Turning dna into therapies
Gene therapy is the treatment of disease by delivery of a new gene into a patient’s cells to replace an incorrect or damaged gene. Most often, gene therapy works by introducing a corrected copy of a defective gene into the patient’s cells, without removing or modifying DNA. The goal of gene therapy is to treat, or potentially cure, a genetic disease by adding back a normal copy of the gene responsible for the disease.
In gene therapy, we can deliver a therapeutic gene by engineering a deactivated virus to deliver DNA for a human therapeutic protein rather than viral proteins. One virus that is commonly used in gene therapy is adeno-associated virus or AAV.

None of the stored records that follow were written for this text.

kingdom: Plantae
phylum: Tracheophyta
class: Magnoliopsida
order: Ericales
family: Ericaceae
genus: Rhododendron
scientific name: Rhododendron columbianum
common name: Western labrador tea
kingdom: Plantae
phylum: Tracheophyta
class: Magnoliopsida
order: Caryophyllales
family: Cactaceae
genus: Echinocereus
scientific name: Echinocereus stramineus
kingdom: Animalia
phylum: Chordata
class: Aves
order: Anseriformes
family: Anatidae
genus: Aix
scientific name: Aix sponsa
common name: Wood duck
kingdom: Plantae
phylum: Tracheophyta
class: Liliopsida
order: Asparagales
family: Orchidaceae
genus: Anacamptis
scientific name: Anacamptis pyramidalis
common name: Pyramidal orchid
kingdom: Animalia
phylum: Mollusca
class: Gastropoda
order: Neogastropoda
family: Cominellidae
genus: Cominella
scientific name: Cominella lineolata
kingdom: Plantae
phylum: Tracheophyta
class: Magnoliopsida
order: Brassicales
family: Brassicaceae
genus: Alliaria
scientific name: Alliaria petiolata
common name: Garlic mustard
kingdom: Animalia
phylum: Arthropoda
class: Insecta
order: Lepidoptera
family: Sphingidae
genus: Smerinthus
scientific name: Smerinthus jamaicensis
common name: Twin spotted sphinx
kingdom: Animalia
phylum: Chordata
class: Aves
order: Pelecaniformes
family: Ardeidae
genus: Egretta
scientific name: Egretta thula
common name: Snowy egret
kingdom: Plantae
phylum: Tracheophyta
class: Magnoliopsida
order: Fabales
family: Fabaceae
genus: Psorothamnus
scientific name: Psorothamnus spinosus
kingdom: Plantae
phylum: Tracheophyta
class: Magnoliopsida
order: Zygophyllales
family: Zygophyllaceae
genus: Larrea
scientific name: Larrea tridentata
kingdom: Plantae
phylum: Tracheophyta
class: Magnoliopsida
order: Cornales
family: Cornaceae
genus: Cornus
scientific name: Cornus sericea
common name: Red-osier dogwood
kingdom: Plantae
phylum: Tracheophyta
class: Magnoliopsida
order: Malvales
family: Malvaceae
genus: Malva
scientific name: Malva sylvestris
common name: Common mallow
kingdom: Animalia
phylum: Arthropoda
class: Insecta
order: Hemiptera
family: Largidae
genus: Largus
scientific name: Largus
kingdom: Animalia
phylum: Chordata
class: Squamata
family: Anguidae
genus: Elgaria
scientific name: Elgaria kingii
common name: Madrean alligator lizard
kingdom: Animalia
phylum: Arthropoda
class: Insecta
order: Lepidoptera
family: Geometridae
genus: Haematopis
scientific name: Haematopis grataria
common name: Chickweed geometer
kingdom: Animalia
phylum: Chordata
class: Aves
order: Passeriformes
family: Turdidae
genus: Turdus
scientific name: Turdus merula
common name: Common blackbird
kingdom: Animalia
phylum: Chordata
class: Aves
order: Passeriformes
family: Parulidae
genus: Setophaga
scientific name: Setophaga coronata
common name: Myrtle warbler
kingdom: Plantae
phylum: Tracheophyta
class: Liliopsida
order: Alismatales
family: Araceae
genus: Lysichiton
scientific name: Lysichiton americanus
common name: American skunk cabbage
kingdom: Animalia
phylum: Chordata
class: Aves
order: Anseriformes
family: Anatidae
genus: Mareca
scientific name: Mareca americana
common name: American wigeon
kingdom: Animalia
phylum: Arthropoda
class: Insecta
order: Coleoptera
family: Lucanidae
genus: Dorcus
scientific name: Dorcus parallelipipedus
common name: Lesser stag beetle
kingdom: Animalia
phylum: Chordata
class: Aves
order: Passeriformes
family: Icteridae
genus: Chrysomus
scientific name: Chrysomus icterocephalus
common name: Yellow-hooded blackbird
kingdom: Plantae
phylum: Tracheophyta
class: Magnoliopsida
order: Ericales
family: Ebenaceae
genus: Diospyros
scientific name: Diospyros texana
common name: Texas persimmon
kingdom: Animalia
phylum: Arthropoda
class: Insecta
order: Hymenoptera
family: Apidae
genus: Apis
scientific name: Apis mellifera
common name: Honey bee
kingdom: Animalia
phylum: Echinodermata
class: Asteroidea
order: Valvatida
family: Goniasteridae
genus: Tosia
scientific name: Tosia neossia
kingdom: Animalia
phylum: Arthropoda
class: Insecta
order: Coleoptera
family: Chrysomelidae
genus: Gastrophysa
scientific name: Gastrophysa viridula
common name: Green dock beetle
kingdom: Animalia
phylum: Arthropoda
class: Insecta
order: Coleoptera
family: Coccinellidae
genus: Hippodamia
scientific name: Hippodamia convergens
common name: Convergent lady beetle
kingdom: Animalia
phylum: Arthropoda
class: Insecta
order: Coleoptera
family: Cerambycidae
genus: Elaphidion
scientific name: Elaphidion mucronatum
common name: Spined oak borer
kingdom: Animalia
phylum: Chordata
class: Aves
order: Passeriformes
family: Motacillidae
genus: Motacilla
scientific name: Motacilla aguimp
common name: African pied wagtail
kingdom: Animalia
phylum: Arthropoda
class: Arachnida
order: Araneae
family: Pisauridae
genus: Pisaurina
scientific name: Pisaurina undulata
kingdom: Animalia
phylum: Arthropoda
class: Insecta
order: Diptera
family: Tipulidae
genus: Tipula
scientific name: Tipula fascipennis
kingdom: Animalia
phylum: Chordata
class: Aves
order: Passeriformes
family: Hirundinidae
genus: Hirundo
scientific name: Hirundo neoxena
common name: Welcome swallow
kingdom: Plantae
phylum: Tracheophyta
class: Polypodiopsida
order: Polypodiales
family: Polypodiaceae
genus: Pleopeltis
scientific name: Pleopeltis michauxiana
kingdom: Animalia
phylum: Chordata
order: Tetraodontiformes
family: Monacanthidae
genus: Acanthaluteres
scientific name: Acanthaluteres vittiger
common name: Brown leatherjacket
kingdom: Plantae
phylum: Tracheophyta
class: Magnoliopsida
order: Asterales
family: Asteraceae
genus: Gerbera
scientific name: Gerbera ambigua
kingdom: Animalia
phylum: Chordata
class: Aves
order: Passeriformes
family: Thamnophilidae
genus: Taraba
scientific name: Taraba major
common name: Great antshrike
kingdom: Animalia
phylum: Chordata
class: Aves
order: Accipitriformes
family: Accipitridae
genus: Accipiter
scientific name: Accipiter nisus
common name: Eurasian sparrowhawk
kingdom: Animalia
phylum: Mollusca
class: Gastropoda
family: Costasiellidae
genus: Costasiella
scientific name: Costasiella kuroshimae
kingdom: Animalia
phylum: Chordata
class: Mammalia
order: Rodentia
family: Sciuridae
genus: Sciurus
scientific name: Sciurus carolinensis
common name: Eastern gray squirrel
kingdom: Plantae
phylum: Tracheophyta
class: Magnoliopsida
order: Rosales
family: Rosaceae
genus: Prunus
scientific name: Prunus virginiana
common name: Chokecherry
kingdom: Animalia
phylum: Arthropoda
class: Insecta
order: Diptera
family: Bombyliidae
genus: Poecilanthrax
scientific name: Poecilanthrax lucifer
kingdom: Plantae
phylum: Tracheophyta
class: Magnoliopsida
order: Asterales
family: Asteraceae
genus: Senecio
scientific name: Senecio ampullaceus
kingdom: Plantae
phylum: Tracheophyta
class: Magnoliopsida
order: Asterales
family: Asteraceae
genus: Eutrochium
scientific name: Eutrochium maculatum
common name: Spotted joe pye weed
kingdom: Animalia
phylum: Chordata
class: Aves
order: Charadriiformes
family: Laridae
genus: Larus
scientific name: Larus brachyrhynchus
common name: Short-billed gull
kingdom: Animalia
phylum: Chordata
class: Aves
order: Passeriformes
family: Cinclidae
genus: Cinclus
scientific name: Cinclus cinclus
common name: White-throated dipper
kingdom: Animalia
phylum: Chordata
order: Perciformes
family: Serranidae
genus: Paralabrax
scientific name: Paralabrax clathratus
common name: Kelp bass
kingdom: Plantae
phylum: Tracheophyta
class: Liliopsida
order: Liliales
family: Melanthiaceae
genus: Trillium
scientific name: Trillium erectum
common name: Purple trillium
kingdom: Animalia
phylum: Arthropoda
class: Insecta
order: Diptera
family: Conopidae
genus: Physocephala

AAV is a naturally occurring virus that infects humans but is not known to cause disease. Engineered AAV has been used as a delivery method for gene therapy in many clinical trials in the U.S. and Europe and has been found thus far to be generally well-tolerated without major side effects.
Delivering the new gene
A gene encoding a therapeutic protein can be packaged into AAV and delivered to cells in tissues such as the liver, the eye, the brain or the heart. Once inside the cell, the gene is unpacked from the virus coat, or capsid, and can then enable that cell to make the therapeutic protein. AAV can be manufactured at a large enough scale for use as a human therapeutic.